**ПОПРОБУЙТЕ САМИ:** Продолжите воспоминания о нелегальном студенческом движении, начав сразу после последнего предложения отрывка.

**ОТРЫВОК ДЛЯ ЧТЕНИЯ:**
++++
Нелегальное студенческое движение

В декабре 1923 или в январе 1924 года, вернувшись из библиотеки, я застала дома гостей. Веру Хрусталеву я знала давно, с мужем ее, Мощенко, я познакомилась только теперь. Вера в дореволюционные годы дружила с Дутей, она вместе со своим братом и его репетитором Алешей Ивановым бывала у нас в Сорочине. Тогда вся их компания левонастроенной молодежи была мне далека, я была еще совсем девочкой.

Узнав от Дути, что папа в Москве, Вера с мужем зашла к нему. С Дутей у Веры дружбы давно уже не было. Жизнь они принимали по-разному.

К этому времени и наши отношения с Дутей и ее мужем обострились настолько, что мы жили уже врозь, хотя и в одной квартире.

В связи ли с пьянкой, в связи ли с буржуазным окружением, которое, очевидно, составляли мы, или в связи с тем и другим вместе, Степана сняли с руководящей работы и вернули на производство в типографию. Сестру тоже исключили из партии.

Мы жили уже не на старой квартире при конторе. Наша комната и комната сестры были разделены большой проходной комнатой, которой никто не пользовался.

В этот день я застала папу, Диму, Веру и ее мужа за оживленной беседой. Говорилось обо всем, что волновало людей тех лет. По настроениям Вера и ее муж оказались нам очень близки. Не помню, как это случилось, но после ряда встреч Мощенко предложил нам с Димой познакомить, связать нас с группой студенческой молодежи, социалистически настроенной, и, если не прямо, то косвенно связанной с партией эсеров, находящейся в глубоком подполье.

Мы радостно благодарили его, но просили предупредить посланца о том, что с Дутей и ее мужем и при них нельзя вести никаких разговоров. Мощенко ответил, что он это знает, что он хотел даже предупредить нас, чтобы мы не говорили о нем с сестрой.

Неделю или две спустя к нам пришел юноша лет двадцати трех. Тонкий, стройный, с своеобразным, приметным, может быть, немного угрюмым лицом. Он представился нам как студент Петровско-Разумовской сельскохозяйственной академии. Мы сразу поняли, кто прислал Сергея Сидорова. Мы были ему рады. После довольно долгой беседы, в которой и папа принимал участие, Сергей предложил познакомить нас со своими товарищами. Он дал нам адрес, по которому мы должны были зайти в условленный день и час. Сергей нам всем очень понравился.

В назначенный день и час мы с Димой пошли на Поварскую. Мы легко нашли проходной двор и дом. Комната, в которую мы вошли, была маленькая, типично студенческая, а ее хозяин, Григорьевич, походил как две капли воды на вечного студента. Уже немолодой, лет тридцати, с длинной взлохмаченной шевелюрой, с длинными свисающими усами, высокий, сутуловатый, худой. На нем была поверх косоворотки наброшена студенческая поношенная тужурка.
++++
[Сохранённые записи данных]
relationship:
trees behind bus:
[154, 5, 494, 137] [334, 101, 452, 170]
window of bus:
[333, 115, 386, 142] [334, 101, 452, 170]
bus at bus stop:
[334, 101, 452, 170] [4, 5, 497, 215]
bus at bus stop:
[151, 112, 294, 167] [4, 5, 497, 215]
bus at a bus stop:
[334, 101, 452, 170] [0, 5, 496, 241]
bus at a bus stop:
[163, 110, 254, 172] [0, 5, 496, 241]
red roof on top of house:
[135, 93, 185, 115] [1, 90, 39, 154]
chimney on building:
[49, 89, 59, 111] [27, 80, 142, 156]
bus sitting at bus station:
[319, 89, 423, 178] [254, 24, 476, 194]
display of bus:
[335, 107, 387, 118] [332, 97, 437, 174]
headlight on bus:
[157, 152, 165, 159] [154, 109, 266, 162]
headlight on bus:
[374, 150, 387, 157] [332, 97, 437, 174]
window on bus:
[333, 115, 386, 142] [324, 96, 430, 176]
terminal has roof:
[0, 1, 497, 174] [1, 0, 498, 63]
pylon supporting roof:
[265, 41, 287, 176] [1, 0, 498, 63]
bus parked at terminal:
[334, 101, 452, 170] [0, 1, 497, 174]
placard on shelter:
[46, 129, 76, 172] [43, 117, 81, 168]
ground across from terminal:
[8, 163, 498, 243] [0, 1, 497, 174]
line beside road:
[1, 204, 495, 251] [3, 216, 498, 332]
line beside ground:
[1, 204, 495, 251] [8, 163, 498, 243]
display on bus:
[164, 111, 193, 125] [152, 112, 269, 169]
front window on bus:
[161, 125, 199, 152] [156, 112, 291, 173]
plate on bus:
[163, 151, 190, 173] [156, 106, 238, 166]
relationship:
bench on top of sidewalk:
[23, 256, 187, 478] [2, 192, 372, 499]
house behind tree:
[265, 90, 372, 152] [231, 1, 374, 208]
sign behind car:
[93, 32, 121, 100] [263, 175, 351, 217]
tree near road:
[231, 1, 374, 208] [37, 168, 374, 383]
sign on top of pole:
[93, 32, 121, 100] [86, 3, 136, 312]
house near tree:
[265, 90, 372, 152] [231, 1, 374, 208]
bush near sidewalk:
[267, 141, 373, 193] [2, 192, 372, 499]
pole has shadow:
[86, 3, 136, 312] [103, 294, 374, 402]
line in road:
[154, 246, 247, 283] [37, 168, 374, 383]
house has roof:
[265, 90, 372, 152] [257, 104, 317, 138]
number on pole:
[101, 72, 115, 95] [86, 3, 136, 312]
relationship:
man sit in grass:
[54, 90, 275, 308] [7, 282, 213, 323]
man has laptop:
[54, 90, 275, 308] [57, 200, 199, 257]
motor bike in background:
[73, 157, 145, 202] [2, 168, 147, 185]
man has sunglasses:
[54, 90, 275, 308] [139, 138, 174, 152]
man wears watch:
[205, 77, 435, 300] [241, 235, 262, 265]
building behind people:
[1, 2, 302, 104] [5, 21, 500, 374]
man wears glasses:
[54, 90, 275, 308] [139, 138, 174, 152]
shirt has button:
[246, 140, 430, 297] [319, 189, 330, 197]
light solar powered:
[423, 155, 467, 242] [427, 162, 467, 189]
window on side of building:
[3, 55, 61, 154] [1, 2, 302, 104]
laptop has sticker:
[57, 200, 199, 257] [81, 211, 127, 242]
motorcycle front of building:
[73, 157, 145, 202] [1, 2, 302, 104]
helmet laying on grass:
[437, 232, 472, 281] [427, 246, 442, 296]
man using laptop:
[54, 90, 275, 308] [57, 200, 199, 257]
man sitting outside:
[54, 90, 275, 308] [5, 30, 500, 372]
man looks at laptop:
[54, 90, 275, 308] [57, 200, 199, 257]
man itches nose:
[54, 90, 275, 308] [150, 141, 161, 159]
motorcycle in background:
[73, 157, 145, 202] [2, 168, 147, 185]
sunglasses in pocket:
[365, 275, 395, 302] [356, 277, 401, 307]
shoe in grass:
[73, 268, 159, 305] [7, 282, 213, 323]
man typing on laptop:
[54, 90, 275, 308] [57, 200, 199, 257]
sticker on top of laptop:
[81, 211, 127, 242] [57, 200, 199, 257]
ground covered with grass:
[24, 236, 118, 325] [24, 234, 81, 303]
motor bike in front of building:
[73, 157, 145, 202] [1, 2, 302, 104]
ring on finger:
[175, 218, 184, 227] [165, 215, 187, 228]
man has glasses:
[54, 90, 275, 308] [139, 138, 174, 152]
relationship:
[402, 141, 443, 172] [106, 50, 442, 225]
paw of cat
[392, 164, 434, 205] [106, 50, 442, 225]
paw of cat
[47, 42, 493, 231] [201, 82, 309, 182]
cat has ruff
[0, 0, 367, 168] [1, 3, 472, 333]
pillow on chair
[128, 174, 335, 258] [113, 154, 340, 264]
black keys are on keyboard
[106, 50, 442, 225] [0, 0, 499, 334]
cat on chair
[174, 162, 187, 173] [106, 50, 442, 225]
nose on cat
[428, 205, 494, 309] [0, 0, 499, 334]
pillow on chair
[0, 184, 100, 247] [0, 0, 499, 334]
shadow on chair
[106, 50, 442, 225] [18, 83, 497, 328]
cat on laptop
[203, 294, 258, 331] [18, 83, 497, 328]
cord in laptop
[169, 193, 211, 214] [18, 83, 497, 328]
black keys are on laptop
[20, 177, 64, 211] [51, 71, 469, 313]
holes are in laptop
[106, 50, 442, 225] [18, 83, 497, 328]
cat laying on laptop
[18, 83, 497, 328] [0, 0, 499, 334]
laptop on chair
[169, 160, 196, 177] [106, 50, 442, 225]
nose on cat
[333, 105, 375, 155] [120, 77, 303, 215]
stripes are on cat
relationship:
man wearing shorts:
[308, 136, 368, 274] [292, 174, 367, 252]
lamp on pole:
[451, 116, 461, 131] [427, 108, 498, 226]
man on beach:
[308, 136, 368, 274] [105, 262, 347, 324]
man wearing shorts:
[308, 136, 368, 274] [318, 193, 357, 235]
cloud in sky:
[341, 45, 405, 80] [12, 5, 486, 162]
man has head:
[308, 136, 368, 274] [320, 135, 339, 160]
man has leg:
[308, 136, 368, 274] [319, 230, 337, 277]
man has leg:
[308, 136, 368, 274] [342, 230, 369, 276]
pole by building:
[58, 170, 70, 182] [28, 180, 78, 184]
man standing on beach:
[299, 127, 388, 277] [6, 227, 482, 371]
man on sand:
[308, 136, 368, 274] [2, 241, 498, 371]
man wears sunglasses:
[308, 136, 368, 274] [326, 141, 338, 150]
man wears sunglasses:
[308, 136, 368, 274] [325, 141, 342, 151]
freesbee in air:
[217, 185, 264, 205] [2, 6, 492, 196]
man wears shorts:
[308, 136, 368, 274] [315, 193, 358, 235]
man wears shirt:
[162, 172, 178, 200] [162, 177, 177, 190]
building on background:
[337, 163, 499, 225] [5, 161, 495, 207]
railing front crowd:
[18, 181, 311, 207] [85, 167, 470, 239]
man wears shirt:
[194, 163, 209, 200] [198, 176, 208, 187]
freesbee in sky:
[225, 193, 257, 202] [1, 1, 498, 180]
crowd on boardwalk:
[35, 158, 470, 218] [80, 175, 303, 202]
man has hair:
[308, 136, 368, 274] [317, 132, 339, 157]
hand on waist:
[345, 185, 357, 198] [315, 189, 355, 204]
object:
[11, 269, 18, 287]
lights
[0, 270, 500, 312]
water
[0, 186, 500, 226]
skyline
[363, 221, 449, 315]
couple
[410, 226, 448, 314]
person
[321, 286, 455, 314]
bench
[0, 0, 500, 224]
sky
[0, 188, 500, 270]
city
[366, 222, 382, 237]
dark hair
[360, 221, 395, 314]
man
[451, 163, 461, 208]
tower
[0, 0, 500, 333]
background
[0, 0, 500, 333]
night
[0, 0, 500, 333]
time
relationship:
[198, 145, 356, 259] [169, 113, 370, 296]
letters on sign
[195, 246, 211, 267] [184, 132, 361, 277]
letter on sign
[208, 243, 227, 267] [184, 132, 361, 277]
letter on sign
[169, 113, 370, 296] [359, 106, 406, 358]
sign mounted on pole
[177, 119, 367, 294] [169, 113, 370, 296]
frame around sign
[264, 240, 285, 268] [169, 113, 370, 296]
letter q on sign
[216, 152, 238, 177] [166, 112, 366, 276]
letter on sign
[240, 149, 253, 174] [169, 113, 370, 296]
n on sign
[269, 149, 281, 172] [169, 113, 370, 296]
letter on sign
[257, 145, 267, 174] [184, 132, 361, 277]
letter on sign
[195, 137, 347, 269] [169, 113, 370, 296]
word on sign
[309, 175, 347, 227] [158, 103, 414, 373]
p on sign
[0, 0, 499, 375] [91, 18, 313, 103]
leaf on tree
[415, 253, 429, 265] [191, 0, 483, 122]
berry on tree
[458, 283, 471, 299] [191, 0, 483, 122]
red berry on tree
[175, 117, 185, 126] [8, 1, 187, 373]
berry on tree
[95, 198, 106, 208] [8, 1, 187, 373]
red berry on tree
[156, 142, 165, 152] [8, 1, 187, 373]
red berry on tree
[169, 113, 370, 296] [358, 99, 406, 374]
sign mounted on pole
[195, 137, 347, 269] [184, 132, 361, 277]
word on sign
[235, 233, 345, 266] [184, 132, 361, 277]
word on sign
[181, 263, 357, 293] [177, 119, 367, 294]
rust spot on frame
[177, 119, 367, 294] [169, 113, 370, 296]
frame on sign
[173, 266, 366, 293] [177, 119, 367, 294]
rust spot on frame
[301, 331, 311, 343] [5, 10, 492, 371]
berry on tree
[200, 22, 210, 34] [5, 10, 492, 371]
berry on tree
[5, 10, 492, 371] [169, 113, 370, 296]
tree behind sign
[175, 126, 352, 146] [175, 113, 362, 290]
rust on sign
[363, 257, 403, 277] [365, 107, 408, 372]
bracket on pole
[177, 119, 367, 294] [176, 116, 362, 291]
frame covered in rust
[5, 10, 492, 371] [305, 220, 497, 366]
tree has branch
++++
**ОТВЕТ К ЗАДАНИЮ:**
Когда мы вошли, он сидел на своей койке позади стола. Стол был завален книгами и газетами. Кроме стола и кровати в комнате было три простых деревянных табурета. На широком подоконнике стоял чайник, стакан на блюдце, какая-то кастрюлька и примус. Вид у комнаты был довольно-таки неопрятный, холостяцкий. Кроме хозяина в комнате находилось еще два студента.

Раз в неделю собирались мы в этой квартире. Здесь мы говорили на возвышенные темы, обсуждали студенческие дела. По настроениям мы все сочувствовали партии эсеров. Но то, что наша группа была связана с партией, по-моему, знали только мы с братом и Сергей. Наша группа была одним из звеньев цепочки, связывающей нелегальное студенческое движение.

По конспиративным соображениям каждое звено состояло из 5 человек. Каждый член звена должен был соорганизовать вокруг себя новую пятерку.

Мы с братом не знали ни подлинных имен, ни фамилий никого из товарищей, кроме Сергея. Не знали и они наших. Лица, о которых сообщалось, шли обычно под кличками. Все эти предосторожности соблюдались потому, что в студенческой среде шли аресты. В высшей школе шли беспрерывные чистки студентов, увольнения профессоров. Молодежь, еще хранившая традиции прежней школы, боролась за свободную, независимую от государства, самоуправляющуюся школу, за свободу собраний, сходок, за свободное избрание студенческих организаций.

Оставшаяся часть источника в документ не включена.